Most crimes involving theft in Farmington and across N.M. are considered larceny. Larceny can be a misdemeanor or a felony. It depends on:
- The value of the goods or services
You might face petty misdemeanor penalties if you are accused of shoplifting property of less than $250. If you were accused of stealing property valued at $500, you’ll be charged with a misdemeanor. Anything valued greater than $501 is a felony.
You might be surprised to learn that an assault charge does not include actual physical violence. But it does cover the attempt to be physically violent, make threats, or intimidate a person.

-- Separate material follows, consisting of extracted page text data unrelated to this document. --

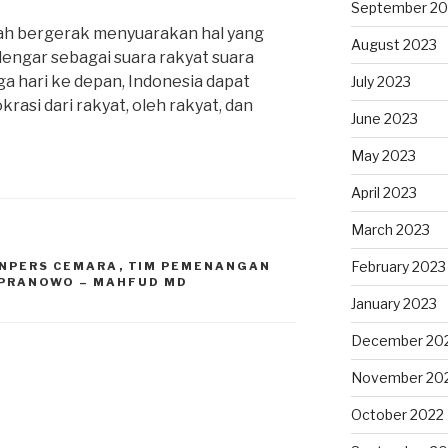
September 20
udah bergerak menyuarakan hal yang
August 2023
dengar sebagai suara rakyat suara
a hari ke depan, Indonesia dapat
July 2023
si dari rakyat, oleh rakyat, dan
June 2023
May 2023
April 2023
March 2023
February 2023
NPERS CEMARA
,
TIM PEMENANGAN
 PRANOWO – MAHFUD MD
January 2023
December 20
November 20
October 2022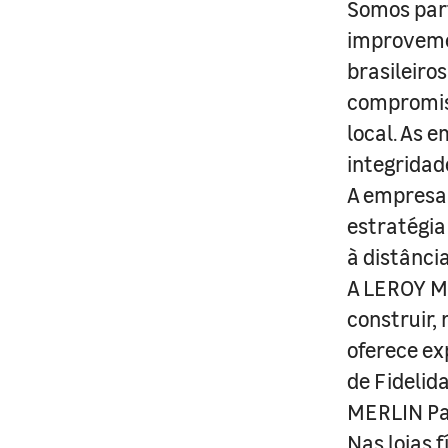
Somos part
improveme
brasileiro
compromis
local. As 
integridad
A empresa 
estratégia
à distânci
A LEROY ME
construir,
oferece ex
de Fidelid
MERLIN Pa
Nas lojas 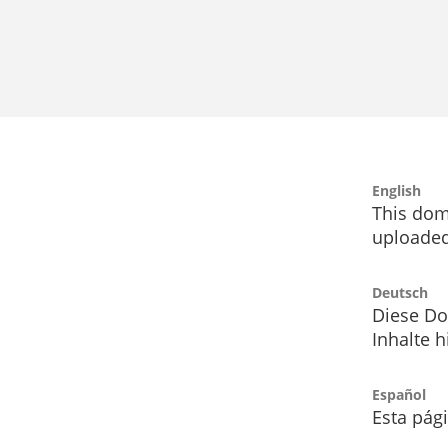
English
This dom
uploaded
Deutsch
Diese Do
Inhalte h
Español
Esta pág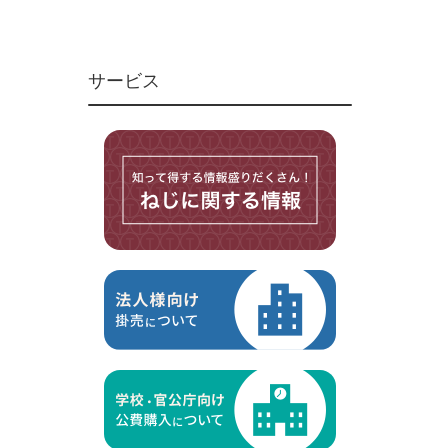
ユニファイねじ
いたずら防止ねじ
サービス
マイクロねじ
台形ねじ
スペーサー
その他ねじ
便利品
金具・金物
電材・設備
切削工具
研削研磨品
作業用品
測定
ケミカル製品
荷役伝導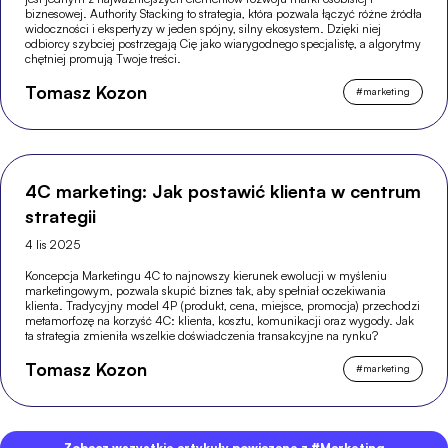
biznesowej. Authority Stacking to strategia, która pozwala łączyć różne źródła
widoczności i ekspertyzy w jeden spójny, silny ekosystem. Dzięki niej
odbiorcy szybciej postrzegają Cię jako wiarygodnego specjalistę, a algorytmy
chętniej promują Twoje treści.
Tomasz Kozon
#
marketing
4C marketing: Jak postawić klienta w centrum
strategii
4 lis 2025
Koncepcja Marketingu 4C to najnowszy kierunek ewolucji w myśleniu
marketingowym, pozwala skupić biznes tak, aby spełniał oczekiwania
klienta. Tradycyjny model 4P (produkt, cena, miejsce, promocja) przechodzi
metamorfozę na korzyść 4C: klienta, kosztu, komunikacji oraz wygody. Jak
ta strategia zmieniła wszelkie doświadczenia transakcyjne na rynku?
Tomasz Kozon
#
marketing
Zobacz wszystkie artykuły powiązane z #Marketing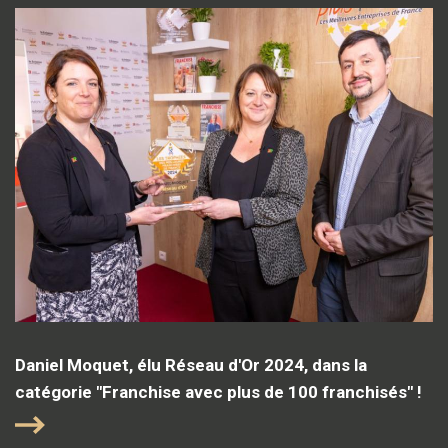
Daniel Moquet, élu Réseau d'Or 2024, dans la
catégorie "Franchise avec plus de 100 franchisés" !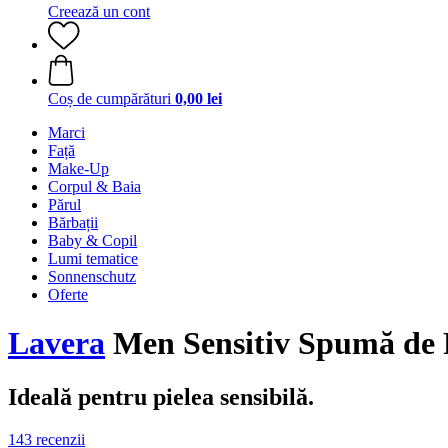
Creează un cont
Coș de cumpărături
0,00 lei
Marci
Față
Make-Up
Corpul & Baia
Părul
Bărbații
Baby & Copil
Lumi tematice
Sonnenschutz
Oferte
Lavera
Men Sensitiv Spumă de 
Ideală pentru pielea sensibilă.
143 recenzii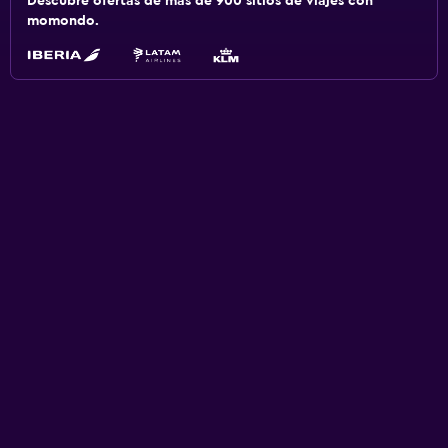
Descubre ofertas de más de 900 sitios de viajes con
momondo.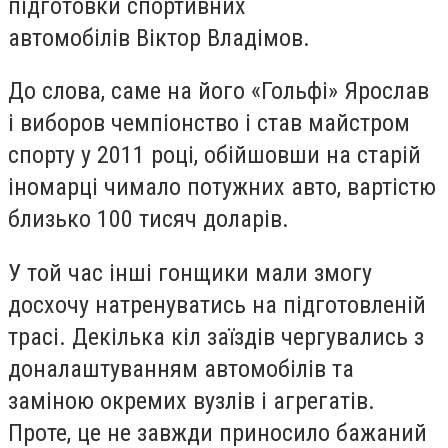
підготовки спортивних
автомобілів Віктор Владімов.
До слова, саме на його «Гольфі» Ярослав
і виборов чемпіонство і став майстром
спорту у 2011 році, обійшовши на старій
іномарці чимало потужних авто, вартістю
близько 100 тисяч доларів.
У той час інші гонщики мали змогу
досхочу натренуватись на підготовленій
трасі. Декілька кіл заїздів чергувались з
доналаштуванням автомобілів та
заміною окремих вузлів і агрегатів.
Проте, це не завжди приносило бажаний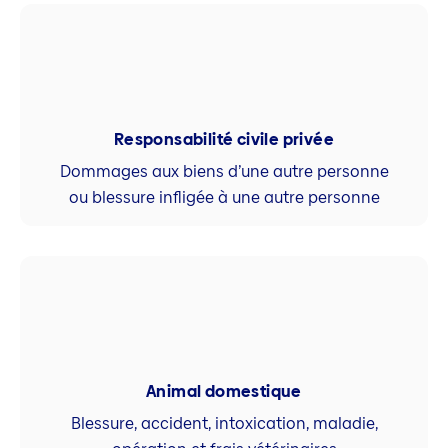
Responsabilité civile privée
Dommages aux biens d’une autre personne
ou blessure infligée à une autre personne
Animal domestique
Blessure, accident, intoxication, maladie,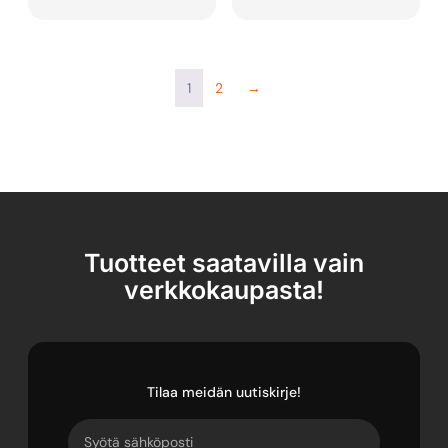
1
2
→
Tuotteet saatavilla vain
verkkokaupasta!
Tilaa meidän uutiskirje!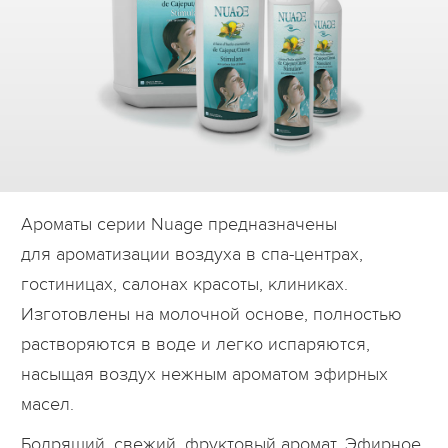
Дилеры
Контакты
B2B
Ароматы серии Nuage предназначены
для ароматизации воздуха в спа-центрах,
гостиницах, салонах красоты, клиниках.
Изготовлены на молочной основе, полностью
растворяются в воде и легко испаряются,
насыщая воздух нежным ароматом эфирных
масел.
Бодрящий, свежий, фруктовый аромат. Эфирное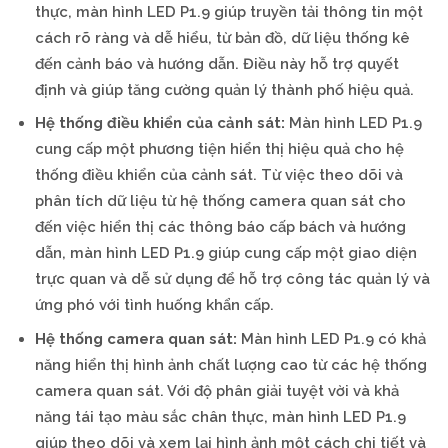
thực, màn hình LED P1.9 giúp truyền tải thông tin một
cách rõ ràng và dễ hiểu, từ bản đồ, dữ liệu thống kê
đến cảnh báo và hướng dẫn. Điều này hỗ trợ quyết
định và giúp tăng cường quản lý thành phố hiệu quả.
Hệ thống điều khiển của cảnh sát:
Màn hình LED P1.9
cung cấp một phương tiện hiển thị hiệu quả cho hệ
thống điều khiển của cảnh sát. Từ việc theo dõi và
phân tích dữ liệu từ hệ thống camera quan sát cho
đến việc hiển thị các thông báo cấp bách và hướng
dẫn, màn hình LED P1.9 giúp cung cấp một giao diện
trực quan và dễ sử dụng để hỗ trợ công tác quản lý và
ứng phó với tình huống khẩn cấp.
Hệ thống camera quan sát:
Màn hình LED P1.9 có khả
năng hiển thị hình ảnh chất lượng cao từ các hệ thống
camera quan sát. Với độ phân giải tuyệt vời và khả
năng tái tạo màu sắc chân thực, màn hình LED P1.9
giúp theo dõi và xem lại hình ảnh một cách chi tiết và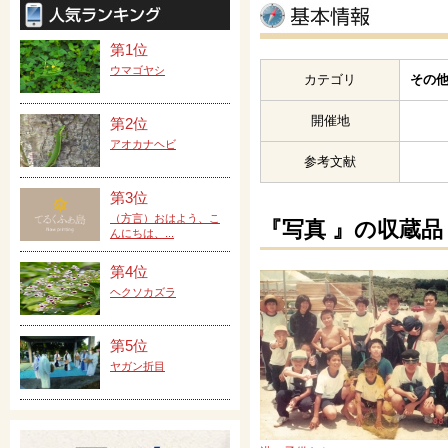
第1位
ウマゴヤシ
カテゴリ
その他
開催地
第2位
アオカナヘビ
参考文献
第3位
（方言）おはよう、こ
『写真 』の収蔵品
んにちは、...
第4位
ヘクソカズラ
第5位
ヤガン折目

The actual physical act of violence is a battery charge. In most cases, assault is a misdemeanor. On the other hand, aggravated assault is a felony charge.
Certain domestic abuse crimes in New Mexico or domestic violence offenses are also misdemeanors. Some examples include:
- Assault against a household member
- Battery against a household member
- Aggravated battery against a household member
Only certain people can be considered household members under the law. They include:
- Current or former spouse
- Current or former stepparent
- Certain in-laws
- Anyone the defendant dated or had an intimate relationship with
Remember, physical contact may not always be required to file misdemeanor charges. If you’re arrested or accused, it’s best to consult a lawyer and not try to explain the situation yourself.